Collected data
::::::

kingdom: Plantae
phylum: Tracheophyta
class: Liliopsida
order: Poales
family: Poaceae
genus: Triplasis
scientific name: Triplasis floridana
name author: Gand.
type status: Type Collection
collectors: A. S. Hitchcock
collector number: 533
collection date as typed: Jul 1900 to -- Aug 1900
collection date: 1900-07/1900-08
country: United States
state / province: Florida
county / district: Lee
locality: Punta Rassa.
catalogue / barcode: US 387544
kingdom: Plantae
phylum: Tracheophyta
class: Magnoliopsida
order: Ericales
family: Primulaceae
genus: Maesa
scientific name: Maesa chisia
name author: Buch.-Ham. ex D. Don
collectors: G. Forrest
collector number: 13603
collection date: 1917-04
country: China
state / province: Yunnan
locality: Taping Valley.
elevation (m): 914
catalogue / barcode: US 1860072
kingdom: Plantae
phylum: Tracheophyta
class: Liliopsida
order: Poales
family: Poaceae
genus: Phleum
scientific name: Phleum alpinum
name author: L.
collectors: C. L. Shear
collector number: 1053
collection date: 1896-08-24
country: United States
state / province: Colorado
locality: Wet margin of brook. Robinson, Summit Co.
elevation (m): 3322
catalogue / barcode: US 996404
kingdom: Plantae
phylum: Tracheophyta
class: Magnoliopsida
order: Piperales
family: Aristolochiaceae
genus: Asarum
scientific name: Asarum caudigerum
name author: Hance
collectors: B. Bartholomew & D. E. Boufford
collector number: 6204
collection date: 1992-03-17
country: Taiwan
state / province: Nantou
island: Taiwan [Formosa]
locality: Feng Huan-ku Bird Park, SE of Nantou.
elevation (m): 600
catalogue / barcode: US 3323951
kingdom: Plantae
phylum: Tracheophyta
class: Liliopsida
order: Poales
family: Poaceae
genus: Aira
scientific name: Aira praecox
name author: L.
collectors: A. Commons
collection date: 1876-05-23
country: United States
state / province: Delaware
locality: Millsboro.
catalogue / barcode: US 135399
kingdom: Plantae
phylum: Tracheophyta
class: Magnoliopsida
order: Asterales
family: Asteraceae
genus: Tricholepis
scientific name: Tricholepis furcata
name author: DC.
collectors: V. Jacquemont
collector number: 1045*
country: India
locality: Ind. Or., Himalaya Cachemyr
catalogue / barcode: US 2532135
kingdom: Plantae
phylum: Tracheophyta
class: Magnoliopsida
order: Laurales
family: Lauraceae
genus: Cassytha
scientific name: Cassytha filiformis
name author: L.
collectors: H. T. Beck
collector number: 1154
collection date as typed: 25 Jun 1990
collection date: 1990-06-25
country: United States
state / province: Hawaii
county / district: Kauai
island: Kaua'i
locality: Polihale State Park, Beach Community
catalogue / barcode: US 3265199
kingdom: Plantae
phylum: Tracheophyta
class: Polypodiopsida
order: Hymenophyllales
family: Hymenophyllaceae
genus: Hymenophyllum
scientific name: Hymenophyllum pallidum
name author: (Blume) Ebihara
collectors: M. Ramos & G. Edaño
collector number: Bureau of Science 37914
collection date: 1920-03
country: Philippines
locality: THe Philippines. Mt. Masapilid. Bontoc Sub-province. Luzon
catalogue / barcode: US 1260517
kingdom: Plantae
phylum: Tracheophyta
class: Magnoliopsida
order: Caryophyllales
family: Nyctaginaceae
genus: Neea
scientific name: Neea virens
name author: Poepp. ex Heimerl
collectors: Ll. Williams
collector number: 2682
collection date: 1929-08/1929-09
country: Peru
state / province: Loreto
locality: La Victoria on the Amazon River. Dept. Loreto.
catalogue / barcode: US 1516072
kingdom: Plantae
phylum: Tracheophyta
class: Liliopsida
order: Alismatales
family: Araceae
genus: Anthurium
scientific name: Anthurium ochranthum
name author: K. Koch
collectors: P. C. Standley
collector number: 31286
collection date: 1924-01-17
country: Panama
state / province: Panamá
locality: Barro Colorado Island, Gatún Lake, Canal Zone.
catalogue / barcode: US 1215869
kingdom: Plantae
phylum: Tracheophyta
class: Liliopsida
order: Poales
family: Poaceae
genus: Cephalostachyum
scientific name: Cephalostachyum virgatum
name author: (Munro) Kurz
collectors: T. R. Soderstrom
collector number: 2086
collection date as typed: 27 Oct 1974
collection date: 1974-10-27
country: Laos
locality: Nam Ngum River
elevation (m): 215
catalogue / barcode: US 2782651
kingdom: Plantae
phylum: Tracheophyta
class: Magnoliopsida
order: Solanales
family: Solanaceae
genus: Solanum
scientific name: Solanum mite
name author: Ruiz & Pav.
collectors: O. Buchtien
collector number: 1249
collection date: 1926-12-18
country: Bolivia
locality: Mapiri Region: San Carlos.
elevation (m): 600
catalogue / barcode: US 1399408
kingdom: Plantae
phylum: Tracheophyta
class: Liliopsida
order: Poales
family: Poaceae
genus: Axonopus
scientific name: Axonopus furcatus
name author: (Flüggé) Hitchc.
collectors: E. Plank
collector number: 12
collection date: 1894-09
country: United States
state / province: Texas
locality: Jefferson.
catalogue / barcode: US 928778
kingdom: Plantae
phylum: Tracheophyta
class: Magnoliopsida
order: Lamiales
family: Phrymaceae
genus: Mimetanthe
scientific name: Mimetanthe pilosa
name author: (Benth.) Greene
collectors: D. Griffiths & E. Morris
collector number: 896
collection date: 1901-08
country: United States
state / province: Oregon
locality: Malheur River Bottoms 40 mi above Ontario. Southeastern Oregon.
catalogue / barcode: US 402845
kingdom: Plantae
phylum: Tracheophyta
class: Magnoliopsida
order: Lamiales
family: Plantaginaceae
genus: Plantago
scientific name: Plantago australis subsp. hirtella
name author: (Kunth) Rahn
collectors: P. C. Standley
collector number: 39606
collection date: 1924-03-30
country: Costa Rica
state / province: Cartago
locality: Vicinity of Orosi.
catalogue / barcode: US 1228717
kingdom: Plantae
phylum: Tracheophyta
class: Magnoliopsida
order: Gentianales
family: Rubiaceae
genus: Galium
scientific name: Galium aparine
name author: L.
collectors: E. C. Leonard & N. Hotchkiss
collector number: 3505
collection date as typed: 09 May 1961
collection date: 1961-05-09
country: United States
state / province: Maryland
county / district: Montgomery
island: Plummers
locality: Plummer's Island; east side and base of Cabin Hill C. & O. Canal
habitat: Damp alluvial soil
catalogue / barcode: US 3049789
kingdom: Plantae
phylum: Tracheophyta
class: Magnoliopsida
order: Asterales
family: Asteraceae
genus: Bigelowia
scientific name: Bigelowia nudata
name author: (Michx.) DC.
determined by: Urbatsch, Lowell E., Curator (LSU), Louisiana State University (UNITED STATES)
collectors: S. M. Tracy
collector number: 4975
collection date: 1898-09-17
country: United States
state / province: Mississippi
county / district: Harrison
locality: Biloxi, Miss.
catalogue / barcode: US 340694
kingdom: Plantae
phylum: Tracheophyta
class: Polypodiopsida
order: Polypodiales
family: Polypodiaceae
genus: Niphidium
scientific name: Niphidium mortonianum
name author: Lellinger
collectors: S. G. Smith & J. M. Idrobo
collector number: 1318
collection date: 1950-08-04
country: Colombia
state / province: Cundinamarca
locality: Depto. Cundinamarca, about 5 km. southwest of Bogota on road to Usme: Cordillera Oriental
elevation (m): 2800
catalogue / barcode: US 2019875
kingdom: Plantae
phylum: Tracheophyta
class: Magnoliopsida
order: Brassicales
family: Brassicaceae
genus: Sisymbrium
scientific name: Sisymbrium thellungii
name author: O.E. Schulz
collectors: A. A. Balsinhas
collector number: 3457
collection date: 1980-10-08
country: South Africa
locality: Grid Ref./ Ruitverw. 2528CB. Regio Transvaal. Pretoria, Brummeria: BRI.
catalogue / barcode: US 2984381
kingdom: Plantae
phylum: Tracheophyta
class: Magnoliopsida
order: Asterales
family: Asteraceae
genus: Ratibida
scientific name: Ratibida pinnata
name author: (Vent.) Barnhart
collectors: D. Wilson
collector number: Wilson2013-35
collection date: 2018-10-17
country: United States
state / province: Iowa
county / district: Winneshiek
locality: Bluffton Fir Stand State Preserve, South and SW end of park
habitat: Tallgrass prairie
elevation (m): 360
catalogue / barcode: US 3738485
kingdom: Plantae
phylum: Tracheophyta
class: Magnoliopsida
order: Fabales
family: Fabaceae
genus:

::::::

- **EXERCISE BRIEF**
Please turn the lines from the first one through the line containing "genus: Asarum" into a two-column CSV with the columns "field" and "value", one row per line. Put each field name and its value in its own quoted field, with any line breaks replaced by spaces.

- **RESPONSE FOR THIS EXERCISE**
field,value
"kingdom:","Plantae"
"phylum:","Tracheophyta"
"class:","Liliopsida"
"order:","Poales"
"family:","Poaceae"
"genus:","Triplasis"
"scientific name:","Triplasis floridana"
"name author:","Gand."
"type status:","Type Collection"
"collectors:","A. S. Hitchcock"
"collector number:","533"
"collection date as typed:","Jul 1900 to -- Aug 1900"
"collection date:","1900-07/1900-08"
"country:","United States"
"state / province:","Florida"
"county / district:","Lee"
"locality:","Punta Rassa."
"catalogue / barcode:","US 387544"
"kingdom:","Plantae"
"phylum:","Tracheophyta"
"class:","Magnoliopsida"
"order:","Ericales"
"family:","Primulaceae"
"genus:","Maesa"
"scientific name:","Maesa chisia"
"name author:","Buch.-Ham. ex D. Don"
"collectors:","G. Forrest"
"collector number:","13603"
"collection date:","1917-04"
"country:","China"
"state / province:","Yunnan"
"locality:","Taping Valley."
"elevation (m):","914"
"catalogue / barcode:","US 1860072"
"kingdom:","Plantae"
"phylum:","Tracheophyta"
"class:","Liliopsida"
"order:","Poales"
"family:","Poaceae"
"genus:","Phleum"
"scientific name:","Phleum alpinum"
"name author:","L."
"collectors:","C. L. Shear"
"collector number:","1053"
"collection date:","1896-08-24"
"country:","United States"
"state / province:","Colorado"
"locality:","Wet margin of brook. Robinson, Summit Co."
"elevation (m):","3322"
"catalogue / barcode:","US 996404"
"kingdom:","Plantae"
"phylum:","Tracheophyta"
"class:","Magnoliopsida"
"order:","Piperales"
"family:","Aristolochiaceae"
"genus:","Asarum"